● **AIM OF THE EXERCISE**:
Retype the data that follows line by line, exactly, and leave its pictures out.

● **COLLECTED DATA**:
*****
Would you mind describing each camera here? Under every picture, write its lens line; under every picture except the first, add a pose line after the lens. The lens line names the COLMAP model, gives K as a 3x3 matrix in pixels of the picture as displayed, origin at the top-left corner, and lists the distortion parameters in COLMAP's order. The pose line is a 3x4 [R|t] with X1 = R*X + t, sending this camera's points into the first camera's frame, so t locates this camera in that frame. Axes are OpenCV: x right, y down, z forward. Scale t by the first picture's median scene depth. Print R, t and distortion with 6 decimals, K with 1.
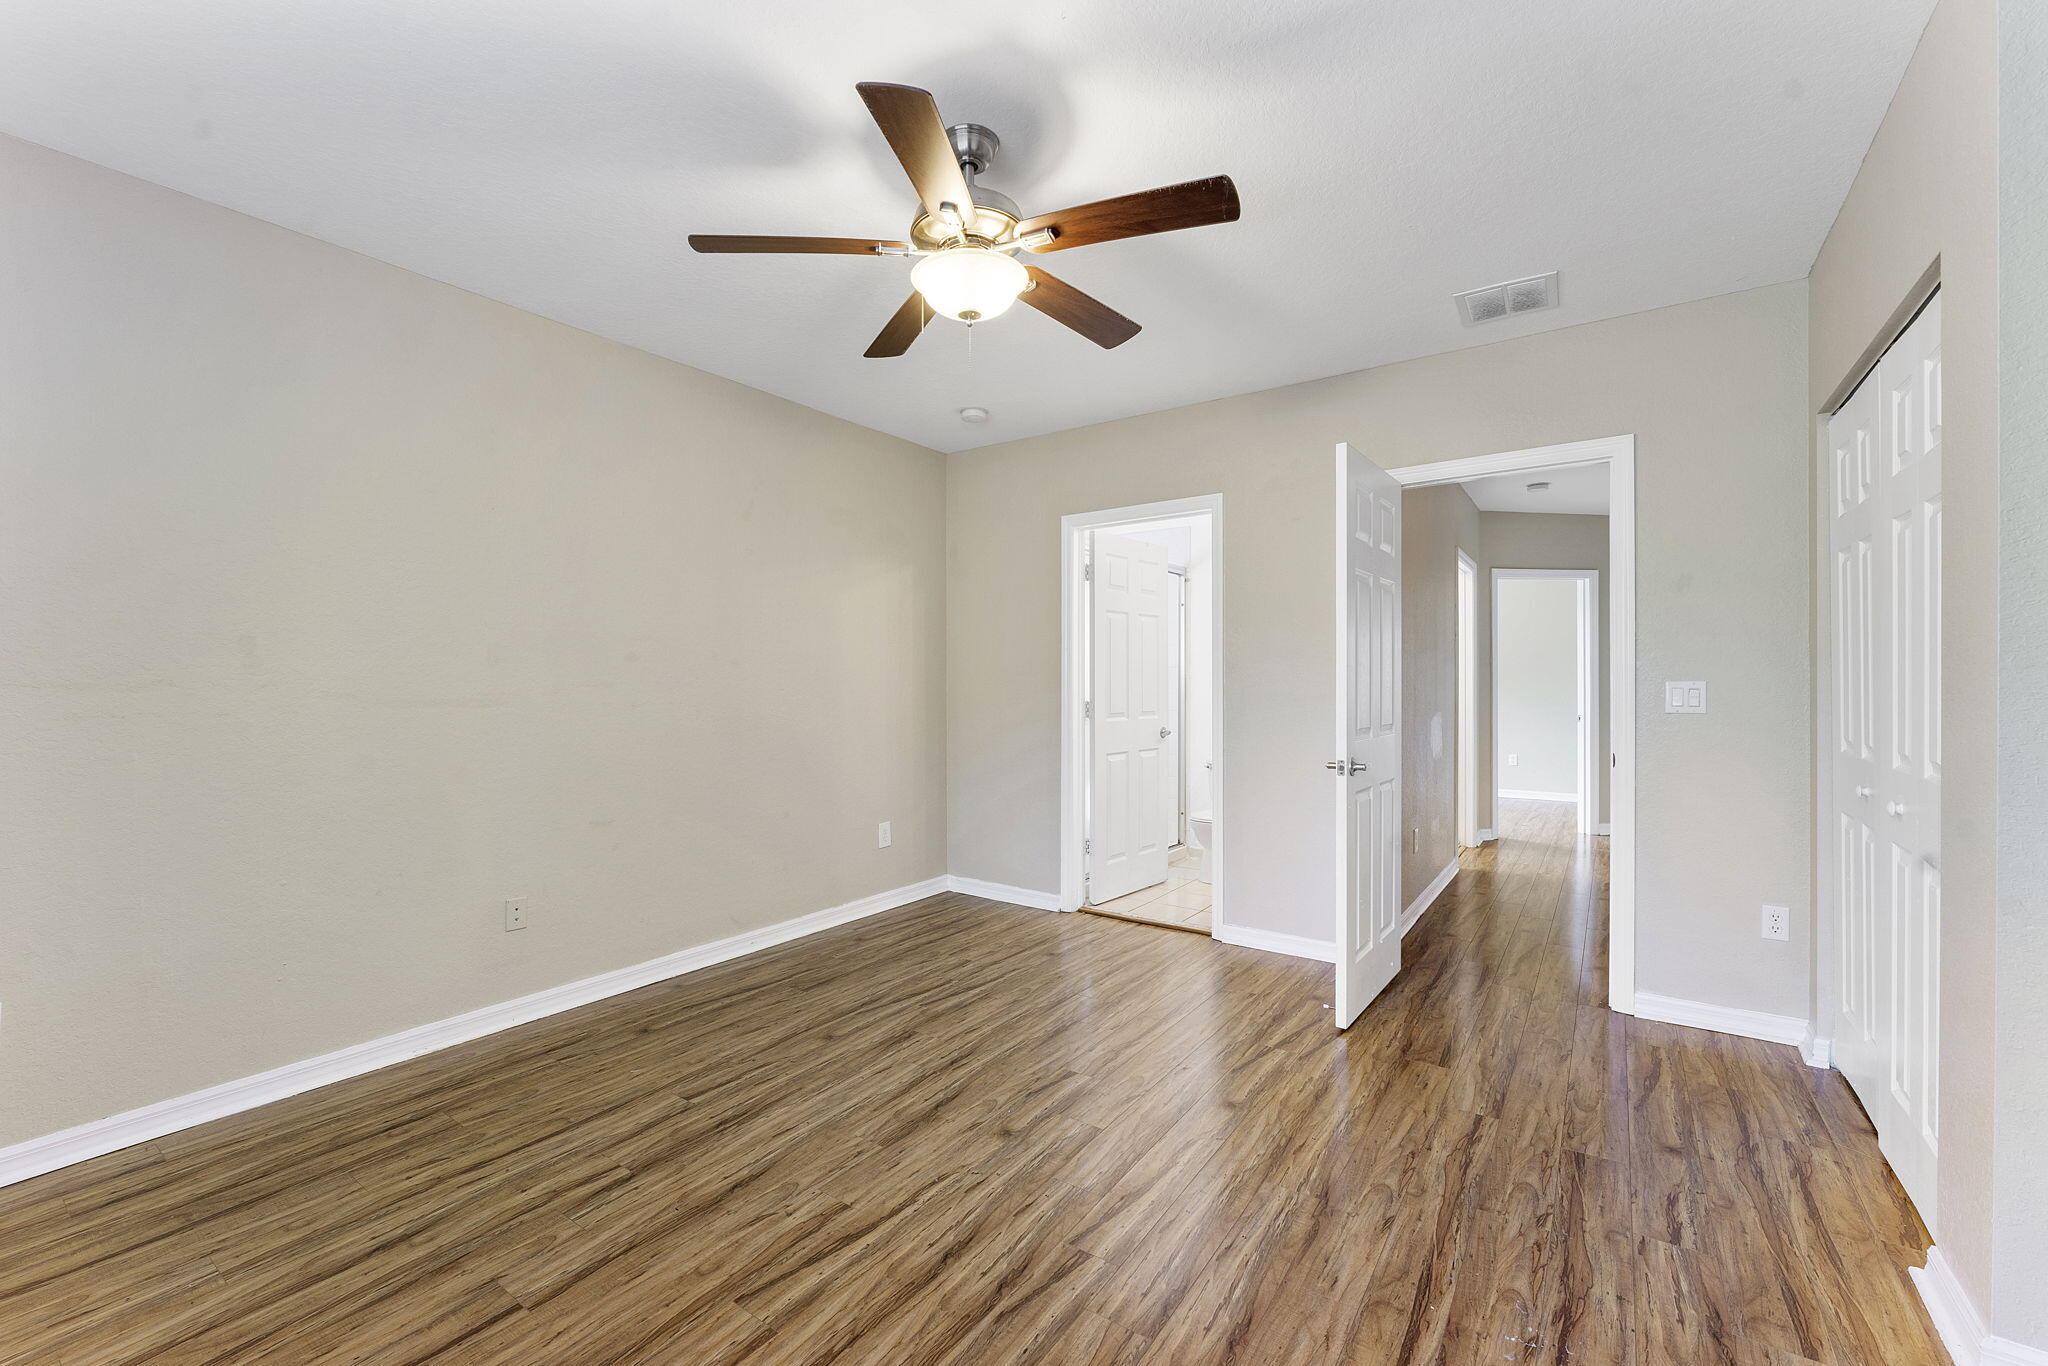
lens RADIAL K [[844.0, 0, 1024.0], [0, 844.0, 683.0], [0, 0, 1]] dist [-0.010558, -0.000016]
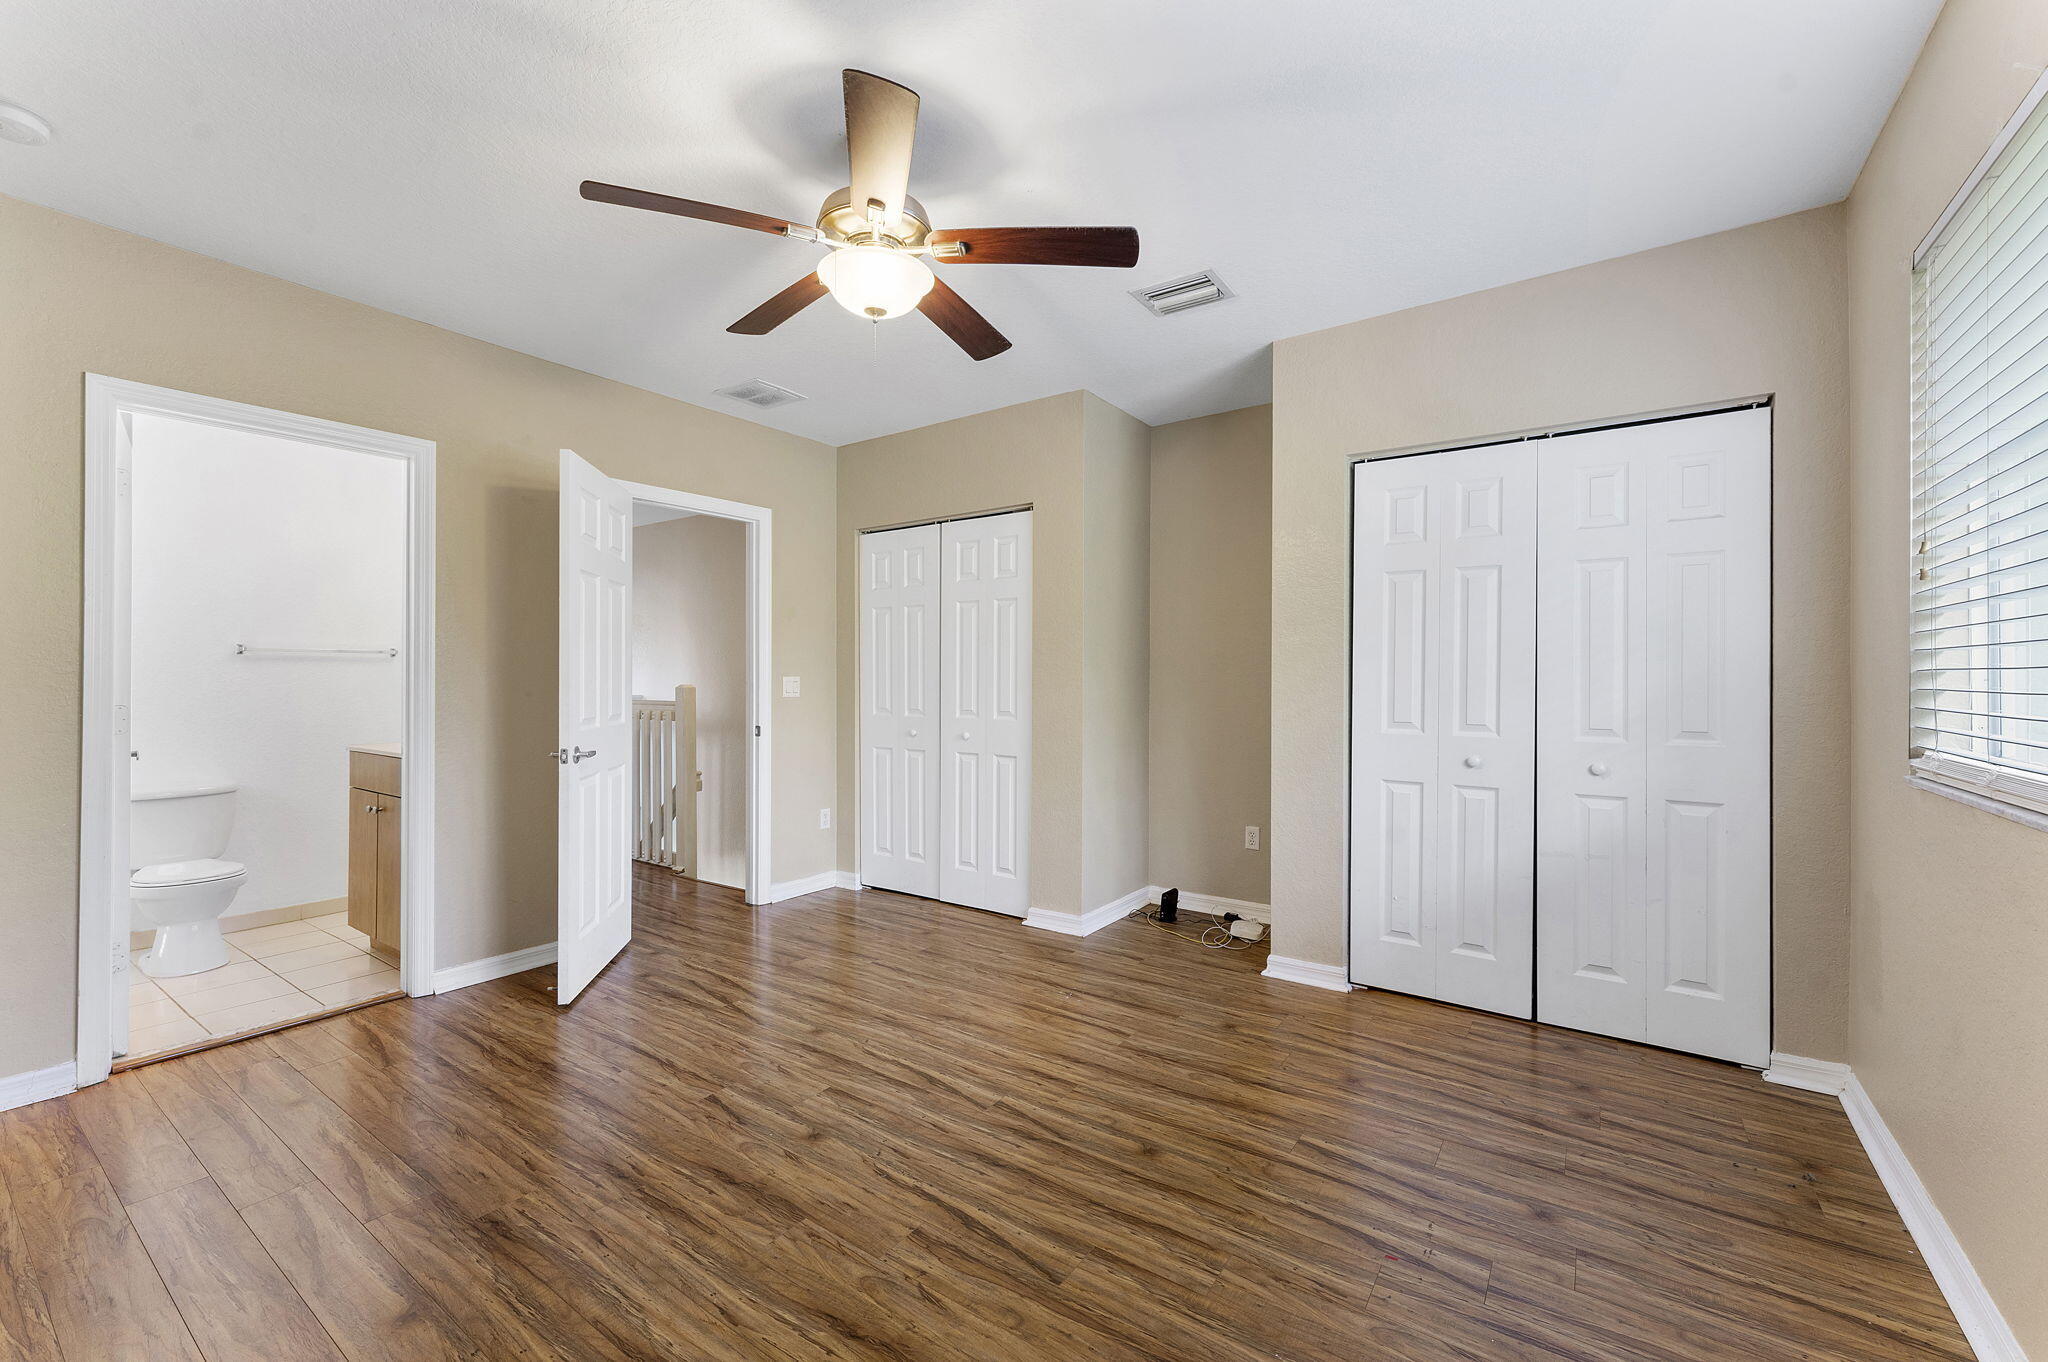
lens RADIAL K [[811.1, 0, 1024.0], [0, 811.1, 681.0], [0, 0, 1]] dist [-0.000552, 0.000040]
pose [[0.002062, -0.000529, 0.999998, -1.045396], [-0.001238, 0.999999, 0.000531, 0.006149], [-0.999997, -0.001239, 0.002061, 0.821467]]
*****
● **RESULT FOR THIS TASK**:
Would you mind describing each camera here? Under every picture, write its lens line; under every picture except the first, add a pose line after the lens. The lens line names the COLMAP model, gives K as a 3x3 matrix in pixels of the picture as displayed, origin at the top-left corner, and lists the distortion parameters in COLMAP's order. The pose line is a 3x4 [R|t] with X1 = R*X + t, sending this camera's points into the first camera's frame, so t locates this camera in that frame. Axes are OpenCV: x right, y down, z forward. Scale t by the first picture's median scene depth. Print R, t and distortion with 6 decimals, K with 1.
lens RADIAL K [[844.0, 0, 1024.0], [0, 844.0, 683.0], [0, 0, 1]] dist [-0.010558, -0.000016]
lens RADIAL K [[811.1, 0, 1024.0], [0, 811.1, 681.0], [0, 0, 1]] dist [-0.000552, 0.000040]
pose [[0.002062, -0.000529, 0.999998, -1.045396], [-0.001238, 0.999999, 0.000531, 0.006149], [-0.999997, -0.001239, 0.002061, 0.821467]]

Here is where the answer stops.